Se relativamente agli indizi di culturalità il giudice amministrativa opera una significativa anticipazione della tutela dei beni culturali in maniera non dissimile dalla logica che governa la tutela dei beni ambientali, con particolare riferimento alla tutela degli ulivi monumentali, la pronuncia ha il merito di evocare gli ambiti meno battuti della tutela del “patrimonio culturale della Nazione” quando esso non sia (o sia non del tutto) connotato dal requisito della materialità: ossia le fiabe, il folklore, il mito ed una dimensione magica ed irrazionale a cui determinati luoghi rinviano e davanti ai quali il giurista moderno resta generalmente paralizzato sulla soglia (come ammoniva M. S. Giannini, i beni culturali, in Riv. Trim. Dir. Pubbl., 1976, 7: “restando aperti i problemi circa ciò che si ha da intendere per cultura o per civiltà, la nozione di ben culturale per il giurista non può che essere una nozione aperta, il cui contenuto viene determinato dai teorici di altre discipline: e così anche la definizione di bene culturale, come testimonianza materiale avente valore di civiltà, può essere assunta come nozione giuridicamente valida a patto di intendersi che si tratta di una nozione a cui la normativa giuridica non da – e non può dare – un proprio contenuto a tratti giuridicamente conchiusi e rigorosamente vincolanti“).
Anche qui la pronuncia si muove inizialmente su un piano strettamente normativo per poi dare rilievo e tutela a “ciò che non si vede”, percorrendo con disinvoltura dimensioni mitiche e letterarie e quasi magiche legate agli ulivi monumentali ed alle aree sulle quali sorgono.
Infatti, dopo aver ricordato che la L.R. 14 del 2007 prevede la tutela di aree caratterizzate dalla presenza di ulivi monumentali, “intendendosi per tali non solo quelli aventi determinate dimensioni ma anche quelli che possiedono età plurisecolare o rappresentazione in documenti o rappresentazioni iconico-storiche“, il Tar della Puglia ci introduce nelle ragioni di ordine storico, archeologico, letterario ed antropologico che consigliano la tutela degli ulivi monumentali di Giuggianello:
“a) scrive Nicandro, autore greco del II secolo a.c. che “Dagli ulivi del Colle i fanciulli intrappolati nel legno emettono gemiti udibili talvolta nella notte dagli umani”;
b) il testo di Vincenzo Ruggeri (…) richiama la presenza di ulivi a far da cornice ai racconti popolari sui luoghi di cui si discute …

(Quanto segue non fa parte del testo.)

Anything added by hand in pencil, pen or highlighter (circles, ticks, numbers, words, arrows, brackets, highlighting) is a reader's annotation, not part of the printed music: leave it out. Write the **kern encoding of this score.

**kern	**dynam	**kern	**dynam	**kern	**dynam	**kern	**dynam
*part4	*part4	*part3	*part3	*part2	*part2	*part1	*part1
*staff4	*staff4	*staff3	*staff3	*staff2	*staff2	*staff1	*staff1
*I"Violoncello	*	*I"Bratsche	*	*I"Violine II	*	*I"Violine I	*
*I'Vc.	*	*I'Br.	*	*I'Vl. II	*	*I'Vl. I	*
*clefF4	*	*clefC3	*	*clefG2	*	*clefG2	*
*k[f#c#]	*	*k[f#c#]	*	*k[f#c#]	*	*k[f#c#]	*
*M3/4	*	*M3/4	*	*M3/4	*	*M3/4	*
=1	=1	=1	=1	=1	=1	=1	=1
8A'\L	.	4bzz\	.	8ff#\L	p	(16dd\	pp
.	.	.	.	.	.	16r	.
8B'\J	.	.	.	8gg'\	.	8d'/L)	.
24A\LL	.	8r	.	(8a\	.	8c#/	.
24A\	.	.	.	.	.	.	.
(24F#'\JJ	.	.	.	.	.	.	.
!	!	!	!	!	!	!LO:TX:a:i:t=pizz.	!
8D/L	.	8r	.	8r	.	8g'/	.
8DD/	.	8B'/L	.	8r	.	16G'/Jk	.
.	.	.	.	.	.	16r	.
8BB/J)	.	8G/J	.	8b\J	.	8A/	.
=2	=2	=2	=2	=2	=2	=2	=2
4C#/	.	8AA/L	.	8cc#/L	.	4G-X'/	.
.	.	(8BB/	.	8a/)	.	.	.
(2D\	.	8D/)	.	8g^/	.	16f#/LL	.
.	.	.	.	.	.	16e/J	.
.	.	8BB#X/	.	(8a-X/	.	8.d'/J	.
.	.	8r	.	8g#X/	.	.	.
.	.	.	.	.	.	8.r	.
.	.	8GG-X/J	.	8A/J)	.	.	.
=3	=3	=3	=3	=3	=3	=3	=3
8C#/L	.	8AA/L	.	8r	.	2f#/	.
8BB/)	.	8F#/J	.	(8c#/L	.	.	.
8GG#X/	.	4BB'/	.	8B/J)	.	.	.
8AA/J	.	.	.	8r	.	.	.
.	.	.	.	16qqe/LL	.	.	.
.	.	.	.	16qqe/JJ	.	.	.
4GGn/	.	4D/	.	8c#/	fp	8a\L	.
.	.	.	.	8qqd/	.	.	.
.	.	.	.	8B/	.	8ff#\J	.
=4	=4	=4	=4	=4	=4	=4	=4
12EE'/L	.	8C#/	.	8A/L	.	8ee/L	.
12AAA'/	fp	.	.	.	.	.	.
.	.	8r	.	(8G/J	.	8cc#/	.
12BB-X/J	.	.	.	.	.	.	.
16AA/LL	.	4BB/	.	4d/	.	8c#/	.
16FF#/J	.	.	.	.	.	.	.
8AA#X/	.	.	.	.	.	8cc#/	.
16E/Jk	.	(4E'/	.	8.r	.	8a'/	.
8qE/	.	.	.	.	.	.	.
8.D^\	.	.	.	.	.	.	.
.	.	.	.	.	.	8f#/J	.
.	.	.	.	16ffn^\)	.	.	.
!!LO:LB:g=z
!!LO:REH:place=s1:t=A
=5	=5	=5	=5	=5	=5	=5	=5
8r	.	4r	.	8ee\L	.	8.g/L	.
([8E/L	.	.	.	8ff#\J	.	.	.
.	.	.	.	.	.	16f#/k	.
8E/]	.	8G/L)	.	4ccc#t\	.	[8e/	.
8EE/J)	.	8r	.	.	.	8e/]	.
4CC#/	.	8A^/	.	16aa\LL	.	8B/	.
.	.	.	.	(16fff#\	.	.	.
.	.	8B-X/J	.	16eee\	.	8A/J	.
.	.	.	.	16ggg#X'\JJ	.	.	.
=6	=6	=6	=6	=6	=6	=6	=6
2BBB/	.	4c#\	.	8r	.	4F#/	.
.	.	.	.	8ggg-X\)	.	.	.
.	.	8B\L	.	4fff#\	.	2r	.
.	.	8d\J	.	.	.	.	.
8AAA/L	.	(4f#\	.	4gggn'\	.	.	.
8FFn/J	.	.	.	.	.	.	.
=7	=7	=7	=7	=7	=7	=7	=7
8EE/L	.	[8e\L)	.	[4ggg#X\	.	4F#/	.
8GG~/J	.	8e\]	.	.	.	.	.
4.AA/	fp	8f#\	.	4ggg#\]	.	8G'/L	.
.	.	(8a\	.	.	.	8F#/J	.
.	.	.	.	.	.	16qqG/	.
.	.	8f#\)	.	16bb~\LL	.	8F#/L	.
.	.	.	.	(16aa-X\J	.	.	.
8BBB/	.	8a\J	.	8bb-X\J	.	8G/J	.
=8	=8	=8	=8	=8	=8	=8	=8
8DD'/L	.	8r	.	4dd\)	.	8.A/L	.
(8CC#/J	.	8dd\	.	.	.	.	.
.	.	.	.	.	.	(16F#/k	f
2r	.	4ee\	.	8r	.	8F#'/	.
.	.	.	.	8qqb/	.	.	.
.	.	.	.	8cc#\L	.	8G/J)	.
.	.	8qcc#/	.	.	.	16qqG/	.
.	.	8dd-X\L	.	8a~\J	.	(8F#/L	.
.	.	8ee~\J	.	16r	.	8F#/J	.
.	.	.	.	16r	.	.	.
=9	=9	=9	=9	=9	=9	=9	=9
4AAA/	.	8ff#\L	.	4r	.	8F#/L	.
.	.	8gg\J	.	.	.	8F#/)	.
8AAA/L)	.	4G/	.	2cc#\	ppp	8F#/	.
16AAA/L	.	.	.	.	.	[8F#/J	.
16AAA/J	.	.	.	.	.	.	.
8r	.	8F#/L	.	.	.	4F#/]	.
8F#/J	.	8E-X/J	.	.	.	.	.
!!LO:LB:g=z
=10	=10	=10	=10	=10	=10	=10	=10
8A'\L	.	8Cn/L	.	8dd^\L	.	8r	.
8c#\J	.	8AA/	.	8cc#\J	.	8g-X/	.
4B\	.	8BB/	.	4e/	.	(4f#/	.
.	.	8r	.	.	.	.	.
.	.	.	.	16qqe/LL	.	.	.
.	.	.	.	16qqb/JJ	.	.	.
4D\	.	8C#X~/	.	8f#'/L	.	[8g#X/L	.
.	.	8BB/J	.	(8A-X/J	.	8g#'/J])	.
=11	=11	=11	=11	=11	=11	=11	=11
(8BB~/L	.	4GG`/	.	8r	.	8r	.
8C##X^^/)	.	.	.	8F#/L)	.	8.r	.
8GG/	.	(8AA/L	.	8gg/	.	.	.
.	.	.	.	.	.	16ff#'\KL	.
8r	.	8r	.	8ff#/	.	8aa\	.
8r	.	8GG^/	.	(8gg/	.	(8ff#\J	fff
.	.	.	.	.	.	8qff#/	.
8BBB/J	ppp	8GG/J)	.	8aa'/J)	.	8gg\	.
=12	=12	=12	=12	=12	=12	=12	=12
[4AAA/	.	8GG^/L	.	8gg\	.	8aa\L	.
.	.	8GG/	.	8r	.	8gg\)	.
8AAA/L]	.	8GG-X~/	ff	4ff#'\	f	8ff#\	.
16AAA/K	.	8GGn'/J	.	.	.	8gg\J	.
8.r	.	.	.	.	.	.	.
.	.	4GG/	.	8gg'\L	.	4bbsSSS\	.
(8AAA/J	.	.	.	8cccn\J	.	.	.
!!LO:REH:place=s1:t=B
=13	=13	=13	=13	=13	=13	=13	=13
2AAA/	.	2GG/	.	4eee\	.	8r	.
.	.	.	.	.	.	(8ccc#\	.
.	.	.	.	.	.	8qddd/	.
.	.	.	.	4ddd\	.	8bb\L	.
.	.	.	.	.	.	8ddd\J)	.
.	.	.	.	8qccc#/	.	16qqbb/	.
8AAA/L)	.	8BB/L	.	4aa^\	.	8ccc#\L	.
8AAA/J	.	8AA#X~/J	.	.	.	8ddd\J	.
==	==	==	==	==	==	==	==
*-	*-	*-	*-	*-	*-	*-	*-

Ed ancora, con riferimento alla necessità che si tenga conto “del patrimonio culturale e del paesaggio rurale concernente l’area oggetto dei predetti interventi“, si chiarisce che “detto patrimonio culturale, nella specie, è per l’appunto costituito da una serie di miti e leggende che si sono sviluppati, nel corso del tempo intorno ai luoghi di cui si discute (sito megalitico delle c.d. “Rocce Sacre”). Varie sono le testimoniane in questa direzione – tra cui anche quelle poc’anzi citate con riferimento alla presenza di ulivi monumentali – le quali stanno a testimoniare il grande valore simbolico e storico – etnografico della questione. Sono infatti presenti, in questo luogo chiamato anche il “Colle dei fanciulli e delle Ninfe” una serie di monoliti evocati in antiche credenze popolari – ed in particolare nella tradizione contadina – legate alla ritenuta presenza di forze magiche e benefiche che governavano lo svolgersi degli eventi nelle campagne“.
Il G.A. conclude che “pertanto le amministrazioni partecipanti al procedimento de quo avrebbero dovuto adeguatamente tenere conto, altresì della sussistenza di questi fondamentali aspetti di carattere antropologico e culturale.“.
Da quanto sopra deriva l’accoglimento dello specifico motivo di ricorso
Paralizzati sulla soglia del mito, non v’è probabilmente conclusione migliore delle parole di uno dei maggiori studiosi del tema: ” il mito è una storia vera, sacra ed esemplare, che ha un senso specifico e comporta una ripetizione, ciò che dà luogo ad una tradizione (…) E’ un modo di essere del mondo” (J. Ries, volume II dell’Opera Omnia, Jaca Book, Milano, 2007, 313-314).